Alguns veículos de comunicação do Estado chegaram a noticiar que o inquérito já havia sido finalizado mas o delegado Kenupp informou ao Conexão Tocantins que por ser volumoso, não se pode afirmar um dia certo para que esteja pronto. “O inquérito tem mais de cinco volumes. Não posso dar um prazo. Já chegou a documentação que precisava, já acabei a investigação”, afirmou.

O delegado confirmou ao Conexão Tocantins que o marido da professora Heidy, Alan Moreira Borges, se negou, por duas vezes, a fazer os exames solicitados pela Polícia e que, por isso, é dificultada a resolução do caso. “O marido se negou a fazer os exames duas vezes, o que é direito dele.  Ninguém é obrigado a fazer prova contra si mesmo. [...] Dificulta porque é menos uma prova que tenho”, disse. O material genético de Alan seria comparado com o material genético retirado do corpo da vítima. 

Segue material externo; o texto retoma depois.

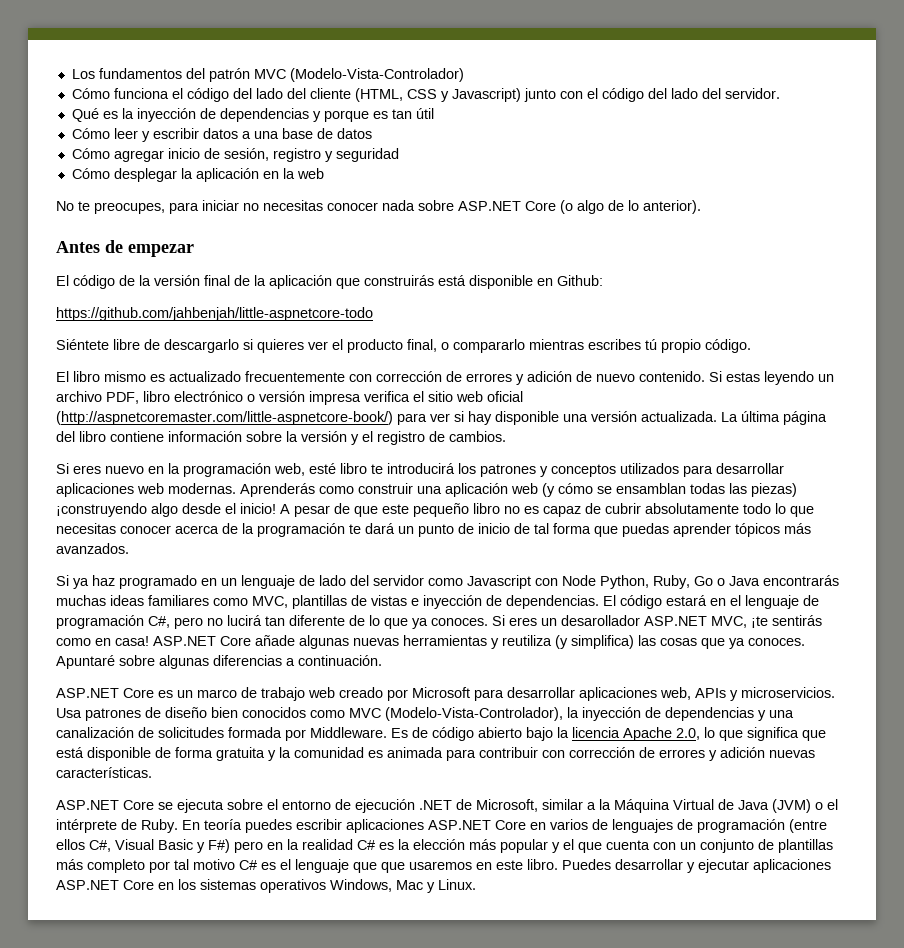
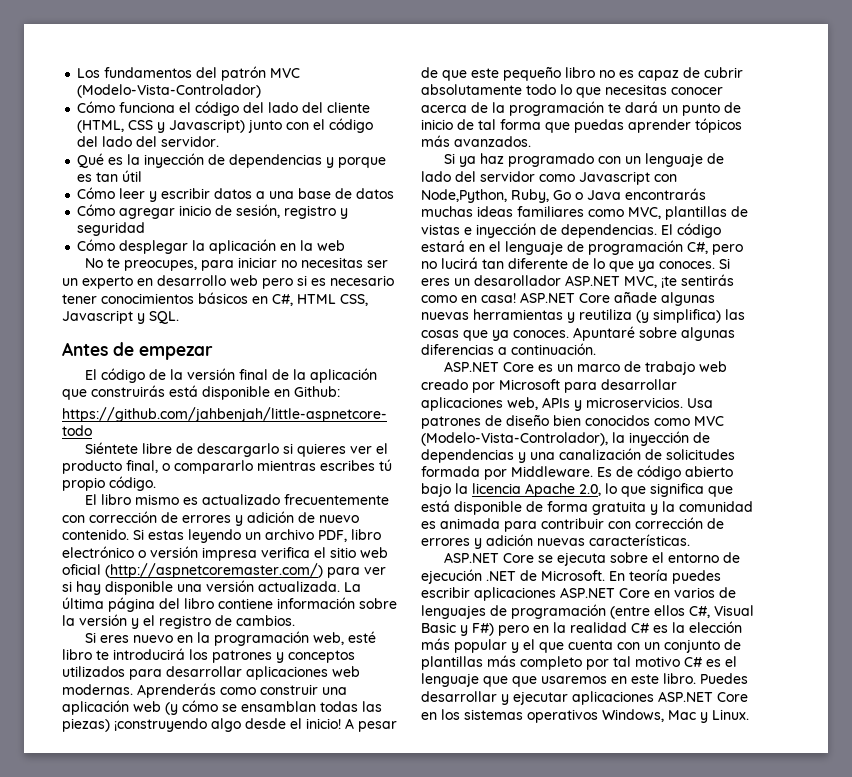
[327,200,701,214] conocer nada sobre ASP.NET Core (o algo de lo anterior). -> [367,260,389,268] [62,275,394,289] [62,292,368,306] [62,310,179,324] ser un experto en desarrollo web pero si es necesario tener conocimientos básicos en C#, HTML CSS, Javascript y SQL.
[56,411,393,425] (http://aspnetcoremaster.com/little-aspnetcore-book/) -> [105,563,323,578] (http://aspnetcoremaster.com/)
[201,578,217,586] en -> [598,156,622,164] con
[562,575,649,589] Node Python, -> [421,189,507,203] Node,Python,
[476,799,838,813] [56,819,178,833] Microsoft, similar a la Máquina Virtual de Java (JVM) o el intérprete de Ruby. -> [541,570,605,581] Microsoft.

Alan figura como o principal suspeito pelo crime. Uma fonte da Polícia Civil informou ao Conexão Tocantins que numa escala de 100%, o marido tem de 85 a 90% de chance de ser o acusado.

Entenda 

Heidy Ayres Leite Moreira, 34 anos, era professora e coordenadora da Escola de Tempo Integral Padre Josimo Tavares na Capital e foi encontrada morta no quarto de casa na noite do dia 06 de dezembro de 2014 com inúmeras perfurações pelo corpo, ocasionadas por golpes de faca.